═══ Source material
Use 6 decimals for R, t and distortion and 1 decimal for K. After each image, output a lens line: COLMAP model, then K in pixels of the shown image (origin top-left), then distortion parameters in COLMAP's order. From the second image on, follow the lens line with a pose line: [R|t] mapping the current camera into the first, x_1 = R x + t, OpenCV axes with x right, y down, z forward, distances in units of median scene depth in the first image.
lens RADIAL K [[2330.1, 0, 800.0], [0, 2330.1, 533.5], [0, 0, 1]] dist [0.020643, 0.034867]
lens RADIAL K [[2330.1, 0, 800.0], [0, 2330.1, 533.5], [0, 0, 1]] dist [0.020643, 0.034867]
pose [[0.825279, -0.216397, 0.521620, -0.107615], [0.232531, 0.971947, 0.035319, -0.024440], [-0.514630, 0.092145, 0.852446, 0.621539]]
══════
═══ Source material
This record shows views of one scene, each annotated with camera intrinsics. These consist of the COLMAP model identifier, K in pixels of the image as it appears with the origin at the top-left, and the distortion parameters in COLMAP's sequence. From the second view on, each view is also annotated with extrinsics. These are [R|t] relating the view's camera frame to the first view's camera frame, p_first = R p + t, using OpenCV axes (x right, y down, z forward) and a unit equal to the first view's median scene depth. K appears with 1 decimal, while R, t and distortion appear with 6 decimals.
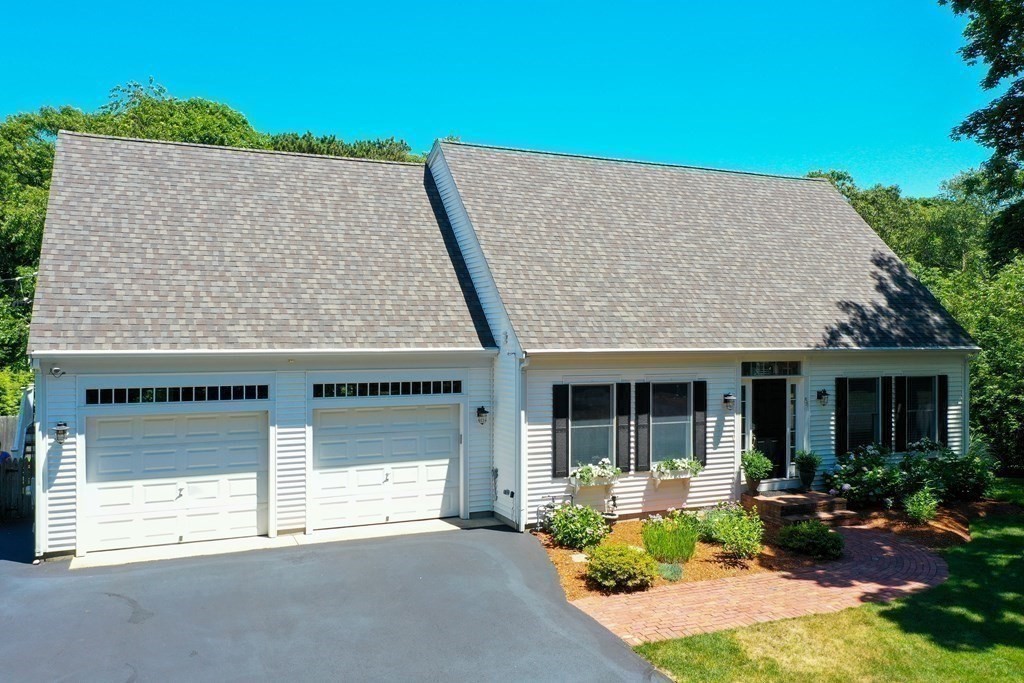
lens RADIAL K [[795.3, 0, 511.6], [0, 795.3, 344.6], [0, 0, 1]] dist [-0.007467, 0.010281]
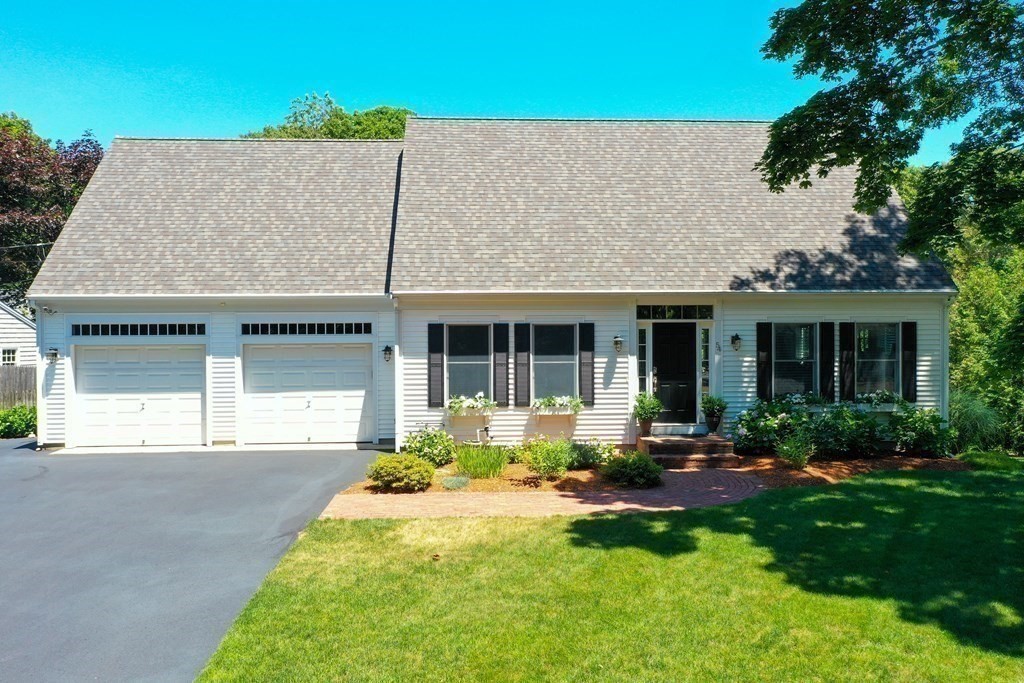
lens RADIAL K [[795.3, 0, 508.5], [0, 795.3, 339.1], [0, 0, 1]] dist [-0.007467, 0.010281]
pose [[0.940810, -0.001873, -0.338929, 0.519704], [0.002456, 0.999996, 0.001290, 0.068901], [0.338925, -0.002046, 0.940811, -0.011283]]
══════
■ Problem requirements
Rewrite the data from the line containing "This record shows" through the line containing "-0.002046, 0.940811, -0.011283]]", swapping "scene" for "location" and leaving everything else unchanged. Omit the pictures.

■ Answer to this exercise
This record shows views of one location, each annotated with camera intrinsics. These consist of the COLMAP model identifier, K in pixels of the image as it appears with the origin at the top-left, and the distortion parameters in COLMAP's sequence. From the second view on, each view is also annotated with extrinsics. These are [R|t] relating the view's camera frame to the first view's camera frame, p_first = R p + t, using OpenCV axes (x right, y down, z forward) and a unit equal to the first view's median location depth. K appears with 1 decimal, while R, t and distortion appear with 6 decimals.
lens RADIAL K [[795.3, 0, 511.6], [0, 795.3, 344.6], [0, 0, 1]] dist [-0.007467, 0.010281]
lens RADIAL K [[795.3, 0, 508.5], [0, 795.3, 339.1], [0, 0, 1]] dist [-0.007467, 0.010281]
pose [[0.940810, -0.001873, -0.338929, 0.519704], [0.002456, 0.999996, 0.001290, 0.068901], [0.338925, -0.002046, 0.940811, -0.011283]]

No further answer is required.